Until there is more support in DataDog or Azure for better monitoring, these
services will *not* be automatically monitored.
== Motivation
By provisioning relatively simple webhook receivers which not only archive
events data into a live-queryable datastore (DocumentDB), but also publish those
events on an Azure EventHub, the Jenkins project will have an easy-to-access
data store of project events. Additionally, the events enqueued into EventHub
can act as an input for future services (for example, a project health
dashboard) without requiring additional infrastructure to be provisioned.
== Rationale
=== Technologies Introduced
An underlying rationale for using all of the Azure-specific technologies
referenced below is that it is cheaper, easier, and faster to use
platform-level services provided by Azure rather than implementing and hosting
the features of each technology itself.
==== Azure Functions
Implement a GitHub webhook receiver in Azure Functions is sufficiently trivial
that it is one of
link:https://docs.microsoft.com/en-us/azure/azure-functions/functions-create-a-web-hook-or-api-function[their "Get Started" examples],
and as such Azure Functions has explicit support and ehancements for receiving
webhook payloads from GitHub.
Additionally, Azure Functions represent a "slice" of computation which is
suitable for the purpose of receiving a JSON payload, processing it, and
storing it for later. This as opposed to implementing a new web application
specifically for this purpose which would need either its own virtual machine
or container infrastructure in order to execute.
==== Azure EventHub
The use of Azure EventHub in the architecture described above is more
future-proofing than a strong requirement to solve the problem at hand. The
assumption being that additional services in the future will wish to consume
some or all of the events received by the deployed Azure Functions app.
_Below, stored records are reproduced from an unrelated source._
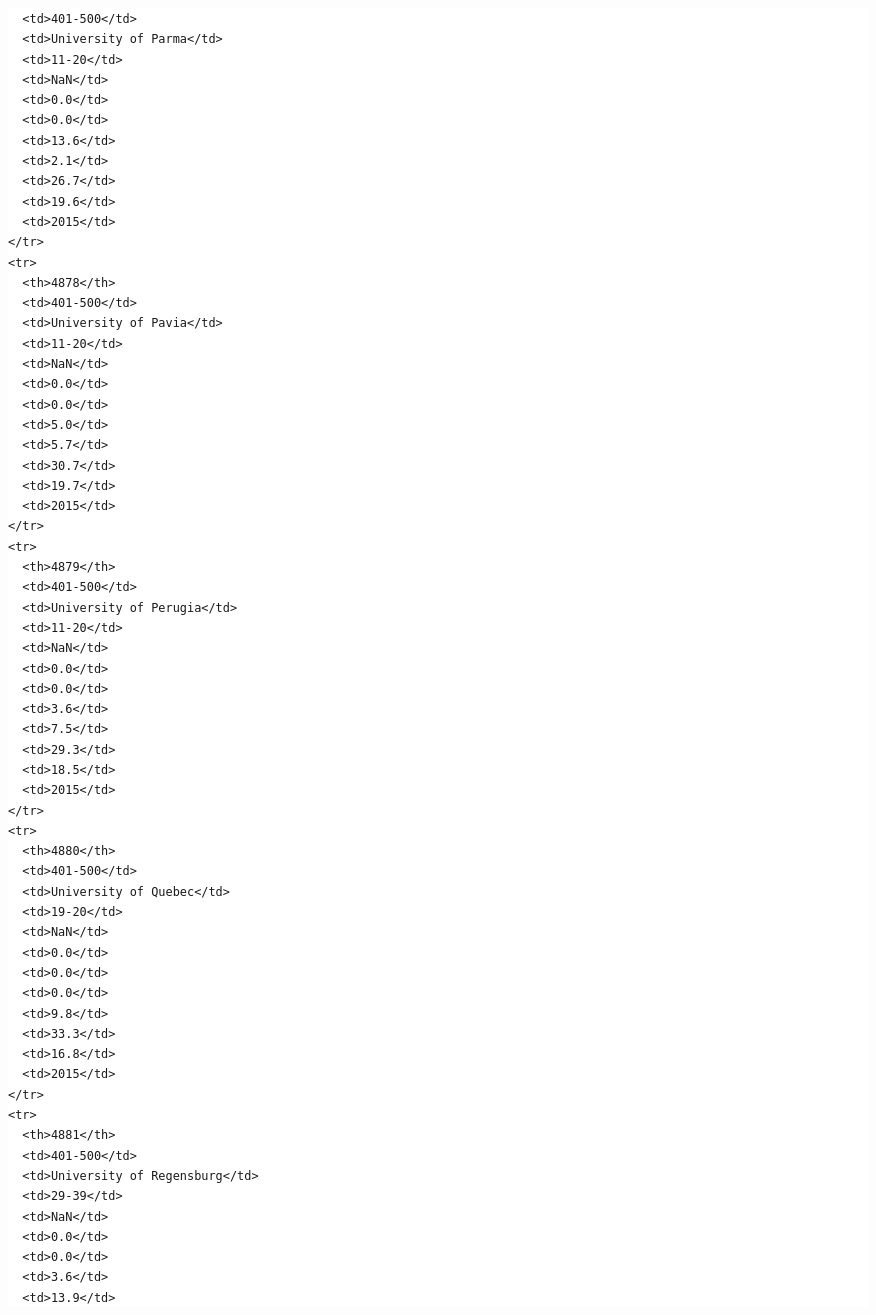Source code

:       <td>401-500</td>
      <td>University of Parma</td>
      <td>11-20</td>
      <td>NaN</td>
      <td>0.0</td>
      <td>0.0</td>
      <td>13.6</td>
      <td>2.1</td>
      <td>26.7</td>
      <td>19.6</td>
      <td>2015</td>
    </tr>
    <tr>
      <th>4878</th>
      <td>401-500</td>
      <td>University of Pavia</td>
      <td>11-20</td>
      <td>NaN</td>
      <td>0.0</td>
      <td>0.0</td>
      <td>5.0</td>
      <td>5.7</td>
      <td>30.7</td>
      <td>19.7</td>
      <td>2015</td>
    </tr>
    <tr>
      <th>4879</th>
      <td>401-500</td>
      <td>University of Perugia</td>
      <td>11-20</td>
      <td>NaN</td>
      <td>0.0</td>
      <td>0.0</td>
      <td>3.6</td>
      <td>7.5</td>
      <td>29.3</td>
      <td>18.5</td>
      <td>2015</td>
    </tr>
    <tr>
      <th>4880</th>
      <td>401-500</td>
      <td>University of Quebec</td>
      <td>19-20</td>
      <td>NaN</td>
      <td>0.0</td>
      <td>0.0</td>
      <td>0.0</td>
      <td>9.8</td>
      <td>33.3</td>
      <td>16.8</td>
      <td>2015</td>
    </tr>
    <tr>
      <th>4881</th>
      <td>401-500</td>
      <td>University of Regensburg</td>
      <td>29-39</td>
      <td>NaN</td>
      <td>0.0</td>
      <td>0.0</td>
      <td>3.6</td>
      <td>13.9</td>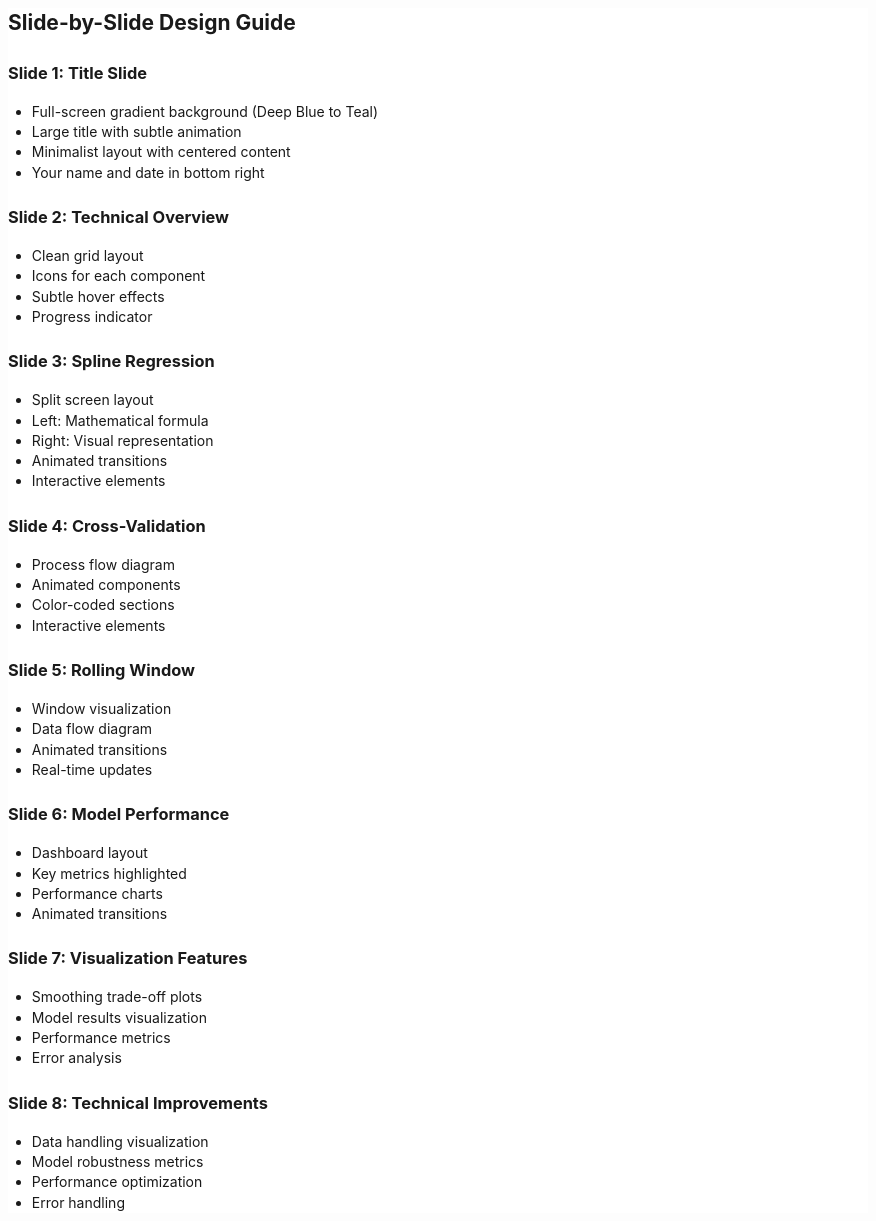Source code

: ## Slide-by-Slide Design Guide

### Slide 1: Title Slide
- Full-screen gradient background (Deep Blue to Teal)
- Large title with subtle animation
- Minimalist layout with centered content
- Your name and date in bottom right

### Slide 2: Technical Overview
- Clean grid layout
- Icons for each component
- Subtle hover effects
- Progress indicator

### Slide 3: Spline Regression
- Split screen layout
- Left: Mathematical formula
- Right: Visual representation
- Animated transitions
- Interactive elements

### Slide 4: Cross-Validation
- Process flow diagram
- Animated components
- Color-coded sections
- Interactive elements

### Slide 5: Rolling Window
- Window visualization
- Data flow diagram
- Animated transitions
- Real-time updates

### Slide 6: Model Performance
- Dashboard layout
- Key metrics highlighted
- Performance charts
- Animated transitions

### Slide 7: Visualization Features
- Smoothing trade-off plots
- Model results visualization
- Performance metrics
- Error analysis

### Slide 8: Technical Improvements
- Data handling visualization
- Model robustness metrics
- Performance optimization
- Error handling
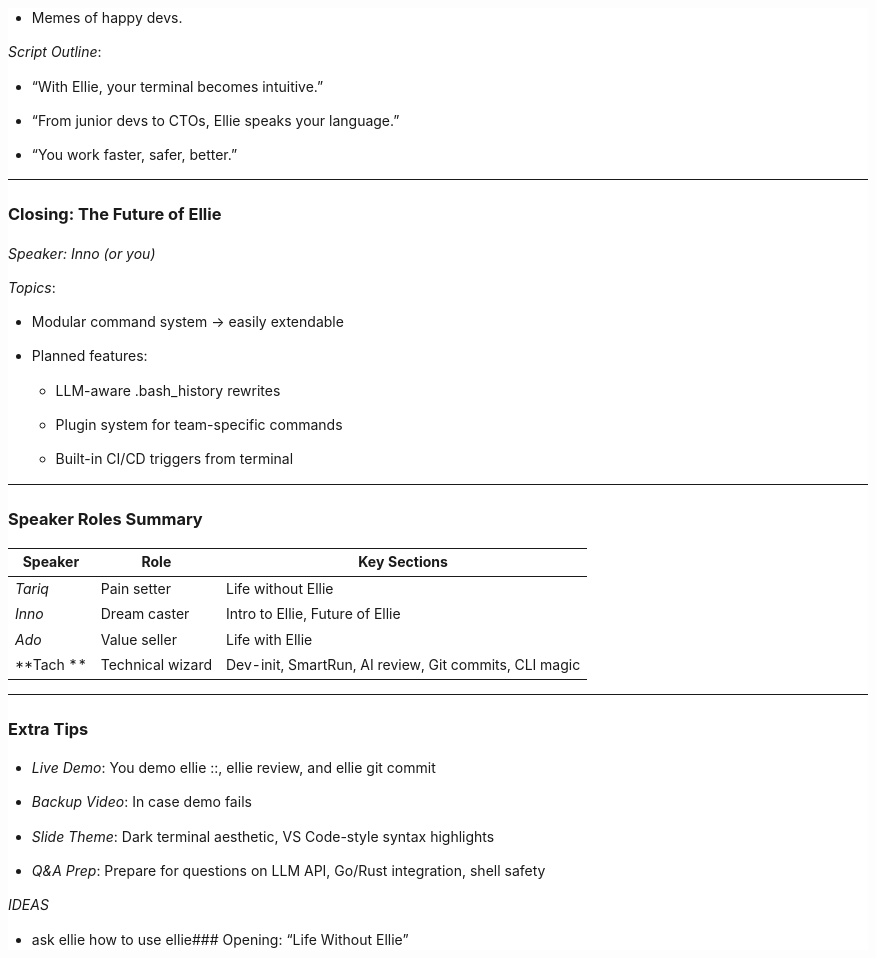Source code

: - Memes of happy devs.
    

*Script Outline*:

- “With Ellie, your terminal becomes intuitive.”
    
- “From junior devs to CTOs, Ellie speaks your language.”
    
- “You work faster, safer, better.”
    

---

###  Closing: The Future of Ellie

*Speaker: Inno (or you)*

*Topics*:

- Modular command system → easily extendable
    
- Planned features:
    
    - LLM-aware .bash_history rewrites
        
    - Plugin system for team-specific commands
        
    - Built-in CI/CD triggers from terminal
        

---

### Speaker Roles Summary

| Speaker   | Role             | Key Sections                                          |
| --------- | ---------------- | ----------------------------------------------------- |
| *Tariq* | Pain setter      | Life without Ellie                                    |
| *Inno*  | Dream caster     | Intro to Ellie, Future of Ellie                       |
| *Ado*   | Value seller     | Life with Ellie                                       |
| **Tach ** | Technical wizard | Dev-init, SmartRun, AI review, Git commits, CLI magic |

---

### Extra Tips

- *Live Demo*: You demo ellie ::, ellie review, and ellie git commit
    
- *Backup Video*: In case demo fails
    
- *Slide Theme*: Dark terminal aesthetic, VS Code-style syntax highlights
    
- *Q&A Prep*: Prepare for questions on LLM API, Go/Rust integration, shell safety


*IDEAS*
- ask ellie how to use ellie###  Opening: “Life Without Ellie”
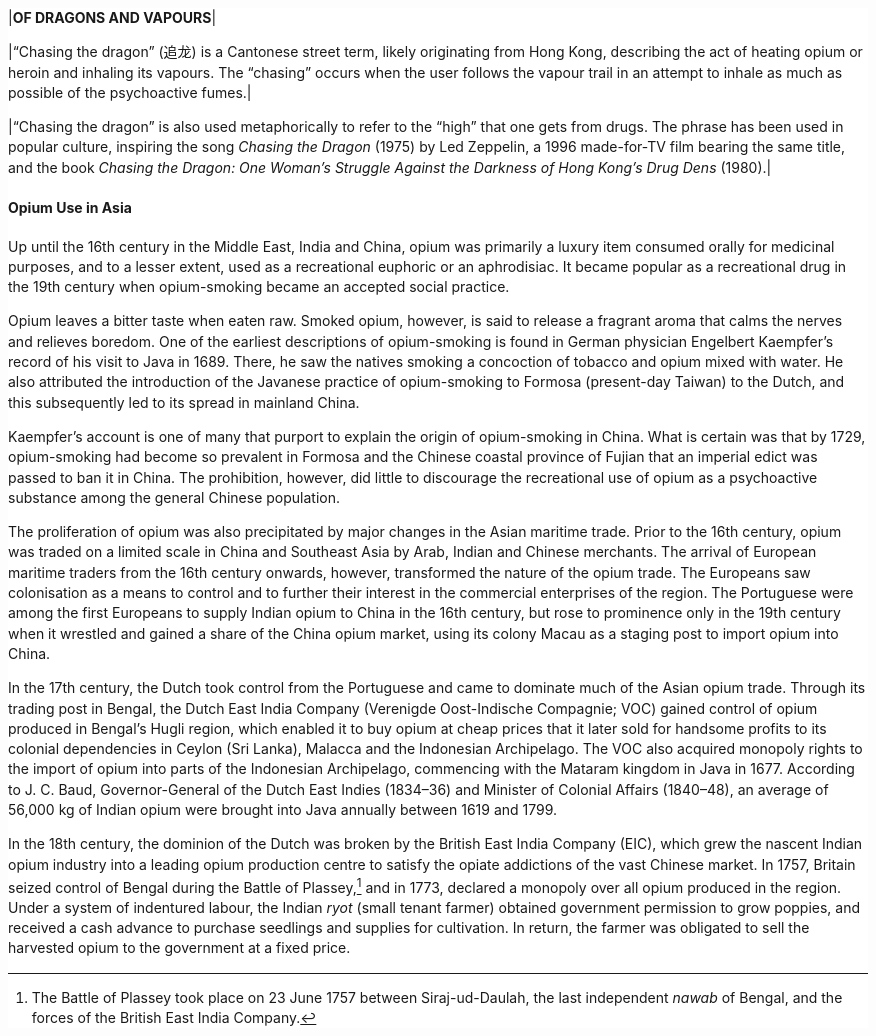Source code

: |**OF DRAGONS AND VAPOURS**|

|“Chasing the dragon” (追龙) is a Cantonese street term, likely originating from Hong Kong, describing the act of heating opium or heroin and inhaling its vapours. The “chasing” occurs when the user follows the vapour trail in an attempt to inhale as much as possible of the psychoactive fumes.|

|“Chasing the dragon” is also used metaphorically to refer to the “high” that one gets from drugs. The phrase has been used in popular culture, inspiring the song *Chasing the Dragon* (1975) by Led Zeppelin, a 1996 made-for-TV film bearing the same title, and the book *Chasing the Dragon: One Woman’s Struggle Against the Darkness of Hong Kong’s Drug Dens* (1980).|

#### **Opium Use in Asia**

Up until the 16th century in the Middle East, India and China, opium was primarily a luxury item consumed orally for medicinal purposes, and to a lesser extent, used as a recreational euphoric or an aphrodisiac. It became popular as a recreational drug in the 19th century when opium-smoking became an accepted social practice.

Opium leaves a bitter taste when eaten raw. Smoked opium, however, is said to release a fragrant aroma that calms the nerves and relieves boredom. One of the earliest descriptions of opium-smoking is found in German physician Engelbert Kaempfer’s record of his visit to Java in 1689. There, he saw the natives smoking a concoction of tobacco and opium mixed with water. He also attributed the introduction of the Javanese practice of opium-smoking to Formosa (present-day Taiwan) to the Dutch, and this subsequently led to its spread in mainland China. 

Kaempfer’s account is one of many that purport to explain the origin of opium-smoking in China. What is certain was that by 1729, opium-smoking had become so prevalent in Formosa and the Chinese coastal province of Fujian that an imperial edict was passed to ban it in China. The prohibition, however, did little to discourage the recreational use of opium as a psychoactive substance among the general Chinese population.

The proliferation of opium was also precipitated by major changes in the Asian maritime trade. Prior to the 16th century, opium was traded on a limited scale in China and Southeast Asia by Arab, Indian and Chinese merchants. The arrival of European maritime traders from the 16th century onwards, however, transformed the nature of the opium trade. The Europeans saw colonisation as a means to control and to further their interest in the commercial enterprises of the region. The Portuguese were among the first Europeans to supply Indian opium to China in the 16th century, but rose to prominence only in the 19th century when it wrestled and gained a share of the China opium market, using its colony Macau as a staging post to import opium into China. 

In the 17th century, the Dutch took control from the Portuguese and came to dominate much of the Asian opium trade. Through its trading post in Bengal, the Dutch East India Company (Verenigde Oost-Indische Compagnie; VOC) gained control of opium produced in Bengal’s Hugli region, which enabled it to buy opium at cheap prices that it later sold for handsome profits to its colonial dependencies in Ceylon (Sri Lanka), Malacca and the Indonesian Archipelago. The VOC also acquired monopoly rights to the import of opium into parts of the Indonesian Archipelago, commencing with the Mataram kingdom in Java in 1677. According to J. C. Baud, Governor-General of the Dutch East Indies (1834–36) and Minister of Colonial Affairs (1840–48), an average of 56,000 kg of Indian opium were brought into Java annually between 1619 and 1799. 

In the 18th century, the dominion of the Dutch was broken by the British East India Company (EIC), which grew the nascent Indian opium industry into a leading opium production centre to satisfy the opiate addictions of the vast Chinese market. In 1757, Britain seized control of Bengal during the Battle of Plassey,[^2] and in 1773, declared a monopoly over all opium produced in the region. Under a system of indentured labour, the Indian *ryot* (small tenant farmer) obtained government permission to grow poppies, and received a cash advance to purchase seedlings and supplies for cultivation. In return, the farmer was obligated to sell the harvested opium to the government at a fixed price. 


[^1]: De Leeuw, H. (1933). *[Cities of sin](https://eservice.nlb.gov.sg/item_holding.aspx?bid=12448999)* (p. 220). New York: Harrison Smith and Robert Hass. (Call no.: R 306.74095 DE)
[^2]: The Battle of Plassey took place on 23 June 1757 between Siraj-ud-Daulah, the last independent *nawab* of Bengal, and the forces of the British East India Company. 
[^3]: Tye is an inferior grade of opium used by the poor. It is made from the residue leftover from opium processing. 
[^4]: *Samshing* is prepared from the opium dross of used tye. It contains very little opium and is sold to the poor.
The most practical means of providing this service internally is through a
pub/sub mechanism which EventHubs provide in Azure. EventHubs also provide the
added benefit of automatically expiring old messages along with many other
valuable queueing features such as consumer groups and partitions.
==== Azure DocumentDB
GitHub webhook event payloads are constructed as JSON, and it is expected that
any subsequent events will be consumed as JSON. As such, a document-oriented
database ("NoSQL") is preferred in order to avoid time-consuming schema
updates.
== Costs
The pricing
link:https://azure.microsoft.com/en-us/pricing/details/functions/[for Azure Functions]
by itself is already confusing and without an existing Functions app
consuming the `jenkinsci` events it's difficult to evaluate what the runtime
cost would be. That said, 1 million monthly executions are provided for free by
Azure, meaning the Function app itself will cost nothing or very little.
The noticeable cost of this proposal will come from the
link:https://azure.microsoft.com/en-us/pricing/details/event-hubs/[EventHub]
and
link:https://azure.microsoft.com/en-us/pricing/details/documentdb/[DocumentDB]
storage and transit rates.
=== DocumentDB
The storage rate, in East US, is *$0.25 per GB / month*. The throughput rate, in East US, is *$0.008/hr* per hundred
link:https://docs.microsoft.com/en-us/azure/documentdb/documentdb-manage#request-units-and-database-operations[Request Units per second].
Assuming each DocumentDB instance is provisioned with 5GB of storage, the
annual storage cost will be roughly *$15*. Though this is likely to go up as
more data is stored over time.
The throughput rate's annual cost is difficult to ascertain without real-world
usage, but is expected to remain under *$100* barring dramatic shifts in
expected usage.
=== EventHub
The cost per million ingress events in East US is a paltry $0.028, so not worth
discussing.
The throughput unit cost (1MB ingress, 2MB egress) comes to an annual cost of
*$133.92*.
== Reference implementation
The reference implementation of the Azure Functions app can be found in the
link:https://github.com/jenkins-infra/analytics-functions[jenkins-infra/analytics-functions]
repository.
The Terraform for actually provisioning the Azure Functions app in Azure can be
found in
link:https://github.com/jenkins-infra/azure/pull/12[this pull request].